Exercise objective. Pull out from the material below all lines with "rule".

Data for analysis.
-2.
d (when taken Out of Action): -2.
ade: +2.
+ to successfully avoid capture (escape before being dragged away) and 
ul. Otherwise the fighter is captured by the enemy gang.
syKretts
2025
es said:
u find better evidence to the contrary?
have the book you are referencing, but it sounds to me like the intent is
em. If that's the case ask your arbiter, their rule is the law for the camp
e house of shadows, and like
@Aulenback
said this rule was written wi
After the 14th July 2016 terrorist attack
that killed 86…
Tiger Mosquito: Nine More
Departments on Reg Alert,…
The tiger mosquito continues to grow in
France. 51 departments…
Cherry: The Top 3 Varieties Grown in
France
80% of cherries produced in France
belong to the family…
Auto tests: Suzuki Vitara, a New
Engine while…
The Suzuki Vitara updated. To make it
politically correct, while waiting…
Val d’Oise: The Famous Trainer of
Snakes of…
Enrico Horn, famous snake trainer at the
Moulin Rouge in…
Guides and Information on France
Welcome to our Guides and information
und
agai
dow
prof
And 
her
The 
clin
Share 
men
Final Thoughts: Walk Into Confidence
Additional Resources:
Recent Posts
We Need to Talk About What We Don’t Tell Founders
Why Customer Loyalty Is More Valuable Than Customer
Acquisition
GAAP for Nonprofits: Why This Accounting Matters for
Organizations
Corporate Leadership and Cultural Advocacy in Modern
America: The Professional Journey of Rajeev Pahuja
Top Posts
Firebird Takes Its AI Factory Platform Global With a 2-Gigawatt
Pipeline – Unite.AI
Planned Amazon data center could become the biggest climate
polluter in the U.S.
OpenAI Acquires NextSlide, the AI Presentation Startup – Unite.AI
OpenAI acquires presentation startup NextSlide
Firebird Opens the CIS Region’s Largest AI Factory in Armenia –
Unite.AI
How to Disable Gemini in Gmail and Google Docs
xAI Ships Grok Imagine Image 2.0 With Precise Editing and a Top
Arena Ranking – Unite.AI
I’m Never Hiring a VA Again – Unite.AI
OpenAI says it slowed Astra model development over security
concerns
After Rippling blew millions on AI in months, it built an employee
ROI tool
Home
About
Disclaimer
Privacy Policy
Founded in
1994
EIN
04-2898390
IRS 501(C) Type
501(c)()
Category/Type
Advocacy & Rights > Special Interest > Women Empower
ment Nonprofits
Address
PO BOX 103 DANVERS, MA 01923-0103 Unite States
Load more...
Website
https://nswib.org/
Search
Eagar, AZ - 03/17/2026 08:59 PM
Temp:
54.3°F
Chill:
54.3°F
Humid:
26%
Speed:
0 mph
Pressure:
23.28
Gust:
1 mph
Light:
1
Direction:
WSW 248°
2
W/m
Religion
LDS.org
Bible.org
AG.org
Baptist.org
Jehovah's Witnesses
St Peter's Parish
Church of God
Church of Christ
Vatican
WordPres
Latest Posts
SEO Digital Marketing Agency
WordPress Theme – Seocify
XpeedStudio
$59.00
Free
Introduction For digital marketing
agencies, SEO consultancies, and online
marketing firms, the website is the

Answer space.
em. If that's the case ask your arbiter, their rule is the law for the camp
said this rule was written wi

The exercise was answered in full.